Indikation für die chiropraktische Therapie

Bei Funktionsbeeinträchtigungen und Immobilität der Wirbelsäule kann die Chiropraktik wunderbar unterstützend ansetzen.
Beispiele bei den Tieren können sein:

Hunde

  • Welpensitzigkeit eines erwachsenen Hundes (Sitzen auf einer Körperseite)
  • Aufjaulen bei bestimmten Bewegungen oder beim Spielen und Springen
  • unklare Lahmheiten, Passgang, Schleifen der Zehen
  • Unwille sich zu bewegen (Treppen steigen), den Kopf zu heben
  • Hundesport allgemein oder verminderte Leistungsfähigkeit im Sport
  • Alter
  • Überempfindlichkeit bei Berührungen, v.a. im Bereich der Wirbelsäule
  • Geburtsprobleme (bei Hündin und Welpe)
  • häufiges Lecken der Pfoten
  • Trauma
  • Bewegungsmangel
  • Falsche Anbringung des Halsbandes oder zuviel Zug auf das Halsband
  • Harnträufeln

Bei Grunderkrankungen wie Hüftdysplasie, Arthrose, Spondylosen, Bandscheibenvorfällen, Leckdermatitis, Harnträufeln kann eine chiropraktische Behandlung unterstützend das Wohlbefinden der Tiere verbessern.

Pferde

  • Trauma, z.B. durch Festliegen in der Box oder einen Sturz nach Stolpern oder Ausrutschen
  • Steifer Rücken und Gang, Unwilligkeit sich zu versammeln
  • unklare Lahmheit
  • erhöhte Erregbarkeit bzw. Schmerzen beim Putzen oder Streicheln, v.a. im Bereich des Rückens
  • Widerwilligkeit beim Satteln, beim Reiten, im Leistungssport
  • Muskelverhärtungen, Faszienlinien, Muskelschwund
  • nach operativen Eingriffen mit Narkosen
  • nach langen oder unsachten Transporten
  • Bewegungsmangel
  • Ausrüstung: nicht passender Sattel
  • Alter
  • Geburtsprobleme (bei Stute und Fohlen)

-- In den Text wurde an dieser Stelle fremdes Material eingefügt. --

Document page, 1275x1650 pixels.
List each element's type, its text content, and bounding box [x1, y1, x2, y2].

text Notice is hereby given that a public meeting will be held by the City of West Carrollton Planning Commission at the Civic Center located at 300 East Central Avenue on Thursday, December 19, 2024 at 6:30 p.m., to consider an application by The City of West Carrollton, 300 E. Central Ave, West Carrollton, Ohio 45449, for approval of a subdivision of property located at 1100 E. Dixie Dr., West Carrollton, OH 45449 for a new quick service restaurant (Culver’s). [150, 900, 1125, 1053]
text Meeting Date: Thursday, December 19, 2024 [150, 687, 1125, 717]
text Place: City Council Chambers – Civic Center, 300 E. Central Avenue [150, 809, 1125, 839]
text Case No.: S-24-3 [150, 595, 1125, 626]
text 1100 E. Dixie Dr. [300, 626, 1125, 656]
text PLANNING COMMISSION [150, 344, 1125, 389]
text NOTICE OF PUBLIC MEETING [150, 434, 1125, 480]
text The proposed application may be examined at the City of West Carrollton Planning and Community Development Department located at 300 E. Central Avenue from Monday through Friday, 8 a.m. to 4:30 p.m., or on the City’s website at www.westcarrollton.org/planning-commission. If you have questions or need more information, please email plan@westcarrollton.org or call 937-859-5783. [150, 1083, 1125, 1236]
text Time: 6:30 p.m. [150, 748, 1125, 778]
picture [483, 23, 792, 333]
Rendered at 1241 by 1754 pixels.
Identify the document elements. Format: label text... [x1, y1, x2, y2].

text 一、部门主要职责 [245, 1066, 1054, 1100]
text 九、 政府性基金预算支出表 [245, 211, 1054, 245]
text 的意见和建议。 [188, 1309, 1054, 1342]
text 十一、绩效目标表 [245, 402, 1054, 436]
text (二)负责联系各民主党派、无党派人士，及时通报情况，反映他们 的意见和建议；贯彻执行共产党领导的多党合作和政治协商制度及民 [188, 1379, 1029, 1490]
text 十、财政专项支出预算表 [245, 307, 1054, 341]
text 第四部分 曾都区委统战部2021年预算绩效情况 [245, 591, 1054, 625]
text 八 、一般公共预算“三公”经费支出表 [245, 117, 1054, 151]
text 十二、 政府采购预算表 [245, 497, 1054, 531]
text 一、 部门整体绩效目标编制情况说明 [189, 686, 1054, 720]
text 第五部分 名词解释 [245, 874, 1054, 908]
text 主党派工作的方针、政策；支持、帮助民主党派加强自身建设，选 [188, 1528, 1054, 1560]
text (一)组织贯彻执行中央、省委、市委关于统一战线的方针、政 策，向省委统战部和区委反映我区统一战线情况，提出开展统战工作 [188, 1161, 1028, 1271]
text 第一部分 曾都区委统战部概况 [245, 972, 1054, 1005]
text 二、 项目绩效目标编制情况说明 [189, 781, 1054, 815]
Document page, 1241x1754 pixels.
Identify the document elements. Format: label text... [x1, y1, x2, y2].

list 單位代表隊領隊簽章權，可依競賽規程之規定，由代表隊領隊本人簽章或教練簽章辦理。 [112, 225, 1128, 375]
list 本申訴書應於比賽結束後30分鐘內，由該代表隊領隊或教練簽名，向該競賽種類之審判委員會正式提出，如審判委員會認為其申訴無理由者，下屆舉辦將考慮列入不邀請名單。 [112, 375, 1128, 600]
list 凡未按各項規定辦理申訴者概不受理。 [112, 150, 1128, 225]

Symptome, die vielleicht eher organbedingt eingestuft werden, z.B. häufiges Harn absetzen, Hautprobleme, Verdauungs- und Fruchtbarkeitsstörungen, können oft auch mit den chiropraktischen Therapieansätzen mitunter erfolgreich behandelt werden.

Der Körper hat viele wunderbare Mechanismen, um Probleme bzw. Blockaden auszugleichen, bevor er Symptome erkennen lässt. Daher ist eine chiropraktische Behandlung schon bei den geringsten Anzeichen einer Kompensation oder aber auch prophylaktisch, oft auch bei älteren Tieren angezeigt und hilfreich. Ein zu langes Hinaufschieben führt häufig zu mehreren Problemen, die erst nach und nach entschlüsselt werden können, da durch einer Blockade die Flexibilität der Wirbelsäule beeinträchtigt wird. Daraus kann eine regelrechte Kettenreaktion die Folge sein.

Daher empfiehlt sich eine schnelle ursachenbezogene Behandlung bevor überhaupt Probleme entstehen können.